Dois novos casos de remissão do HIV após transplante de células-tronco elevam para 13 o total de pacientes sem vírus detectável após o tratamento.
Dois novos casos de remissão da infecção pelo HIV após transplante de células-tronco foram apresentados durante a 26ª Conferência Internacional da Aids, realizada no Rio de Janeiro. Com os novos registros, chega a 13 o número de pacientes que permaneceram sem vírus detectável no sangue após esse tipo de tratamento, renovando as expectativas em torno de novas estratégias de combate à doença.
Os casos envolvem um paciente de Kansas City, nos Estados Unidos, e outro de Essen, na Alemanha. Ambos receberam transplantes de células-tronco hematopoiéticas de doadores portadores da mutação genética CCR5 delta32, associada à resistência natural ao HIV.
Como o transplante atua contra o HIV
O HIV infecta principalmente os linfócitos T CD4+, células fundamentais para o funcionamento do sistema imunológico. Para invadi-las, o vírus utiliza receptores presentes na membrana celular, entre eles o correceptor CCR5.
Pessoas que possuem a mutação genética CCR5 delta32 apresentam uma alteração que dificulta a entrada do vírus nas células. Após o transplante, os pacientes passaram a produzir novas células de defesa com essa característica, tornando-as potencialmente resistentes à infecção pelo HIV.
Depois do procedimento, a terapia antirretroviral foi interrompida. Até o momento, o paciente de Kansas City permanece há 14 meses sem detecção do vírus, enquanto o paciente de Essen completou 12 meses sem HIV detectável, embora tenha apresentado recidiva da hepatite B.

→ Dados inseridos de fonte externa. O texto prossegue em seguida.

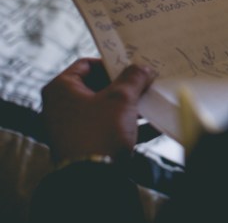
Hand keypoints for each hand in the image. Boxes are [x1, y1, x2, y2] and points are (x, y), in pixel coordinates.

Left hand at [40, 58, 155, 163]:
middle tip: (145, 84)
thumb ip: (134, 78)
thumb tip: (143, 68)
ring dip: (130, 106)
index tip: (133, 67)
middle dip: (125, 86)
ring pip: (105, 108)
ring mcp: (72, 127)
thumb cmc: (99, 132)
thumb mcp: (121, 98)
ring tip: (152, 104)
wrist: (91, 179)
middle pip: (98, 87)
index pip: (87, 64)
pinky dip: (127, 125)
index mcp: (61, 89)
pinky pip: (108, 128)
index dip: (112, 63)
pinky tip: (152, 127)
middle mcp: (61, 106)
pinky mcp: (84, 144)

Casos reforçam pesquisas, mas ainda não representam cura
Os pesquisadores destacam que os casos são classificados como remissão, e não como cura definitiva. Isso ocorre porque ainda não é possível garantir que o vírus não volte a ser detectado futuramente.
"É apenas o caso de um paciente, mas que se soma à lista de pacientes que se recuperaram após o transplante de células-tronco", afirmou o pesquisador Wissam El Atrouni, responsável pelo estudo do paciente de Kansas City.
Já a pesquisadora Carina Elsner, que acompanha o caso de Essen, ressaltou que a mutação CCR5 delta32 é rara e está presente em cerca de 10% da população do norte da Europa. Segundo ela, ainda é necessário entender se essa característica é determinante para a remissão duradoura da infecção.
Tratamento não é indicado para todos os pacientes
Apesar dos resultados promissores, o transplante de células-tronco não é considerado um tratamento para pessoas que vivem com HIV. O procedimento é complexo, apresenta riscos elevados e, atualmente, é indicado apenas para pacientes que também precisam tratar doenças graves, como determinados tipos de leucemia.
O caso mais conhecido é o do norte-americano Timothy Ray Brown, conhecido como "paciente de Berlim". Ele recebeu um transplante em 2007 e permaneceu sem sinais do HIV até sua morte, em 2020, provocada por uma leucemia.
Os novos resultados reforçam o potencial da estratégia baseada na mutação CCR5 delta32, mas os especialistas destacam que ainda são necessários estudos e acompanhamento prolongado para confirmar a eficácia da abordagem e seu impacto no tratamento do HIV.